Posted by Keshab R. Seadie | May 26, 2023 | 0 Comments

DOS Implements Measures to Expedite Visa Processing

The DOS has implemented new technology and improved coordination to reduce the number of visa applications that require administrative processing on security grounds. Since October 2022, the majority of cases that previously required additional administrative processing (221g) have been resolved immediately, resulting in more efficient visa processing times. These advancements ensure that national security is upheld while streamlining the visa application process.


USCIS Allows Issuance of Student Visas Up to 365 Days in Advance

In February 2023, the DOS announced that consular officers can now issue F or M student visas up to 365 days prior to an international student's program start date. This update does not affect the requirements for issuing Forms I-20 or the process for paying the I-901 SEVIS Fee. It is important to note that students can only enter the United States up to 30 days before the program start date listed on their Form I-20. Attempting to enter earlier may result in inadmissibility.

To ensure a smooth entry into the United States, students and school officials should verify the following prior to arrival at a U.S. port of entry:

  • Active I-901 SEVIS Fee payment on the Form I-20 being used for travel.
  • Matching school names on the Form I-20 and the visa.
  • Up-to-date student financial information in SEVIS.
  • Arrival within 30 days of the Program Start Date.

◆ PROMPT 1
Answer these questions using the visa update post:
(a) Since what month and year have most cases that once required 221g administrative processing been resolved immediately?
(b) How many days before a program start date may consular officers issue F or M student visas?
(c) How early may students enter the United States, relative to the program start date on their Form I-20?
◆ PROMPT 2
Continue the visa update post from its final sentence, in the same style.

◆ AVAILABLE DATA
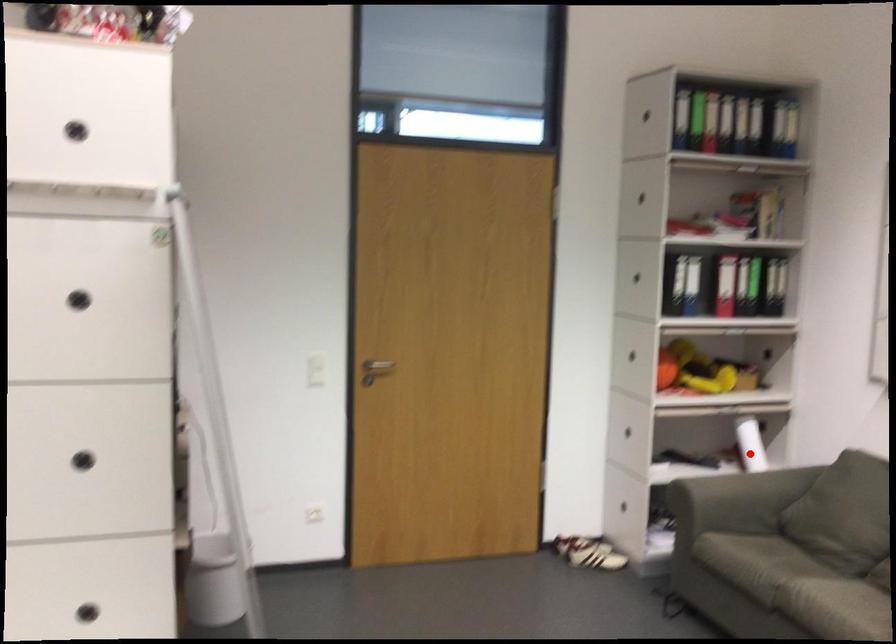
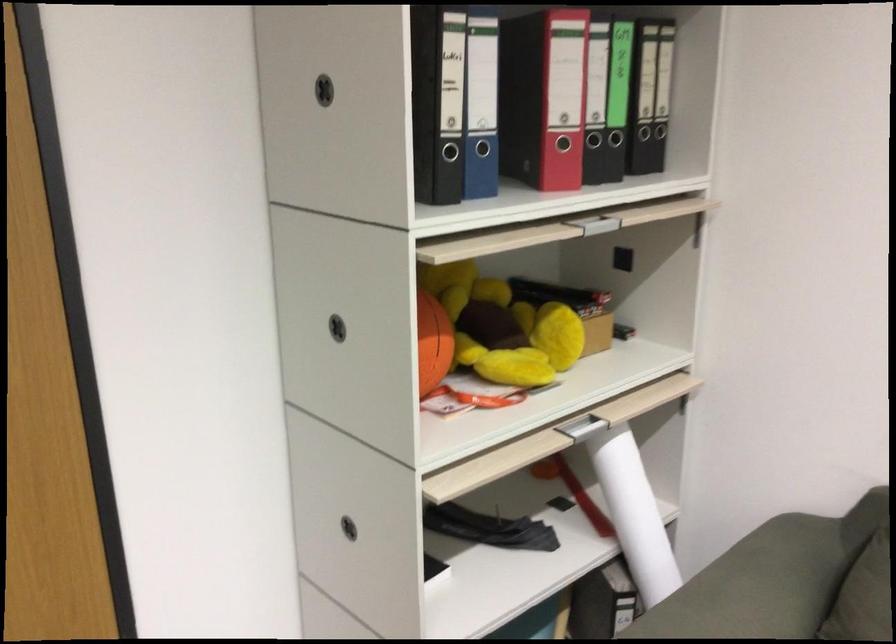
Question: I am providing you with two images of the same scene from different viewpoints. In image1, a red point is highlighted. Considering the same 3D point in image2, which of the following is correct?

◆ REPLY 1
(a) October 2022
(b) Up to 365 days
(c) Up to 30 days before the program start date listed on the Form I-20

◆ REPLY 2
Increase in Student and Exchange Visitor Visa Fee

The DOS has published a final rule announcing an increase in certain nonimmigrant visa application processing fees, including student and exchange visitor visa fees (F, M, and J). Starting May 30, 2023, the cost for student and exchange visitor visas will be $185, up from $160. Please refer to the DOS press release for further details on the Final Rule on Nonimmigrant Visa Fee Increases.


Guidelines for H-1B Workers Working from Home

In light of USCIS regulations and adjudication practices, it is important to adhere to the following advice for H-1B workers who will be working from home:

  • If an employee will regularly work from home but also be required to work at an employer- or client-owned facility, both the employee's home address and the worksite should be disclosed on the Labor Condition Application (LCA) and H-1B petition (Page 5, Part 5 of I-129 form).
  • If an employee is initially expected to work at the employer's or a client's worksite but later allowed to regularly work from home within normal commuting distance, no amended H-1B petition is required.
  • If an employee allowed to work from home moves within normal commuting distance of the initial worksite(s) listed on the LCA and H-1B petition, no amended H-1B petition is necessary.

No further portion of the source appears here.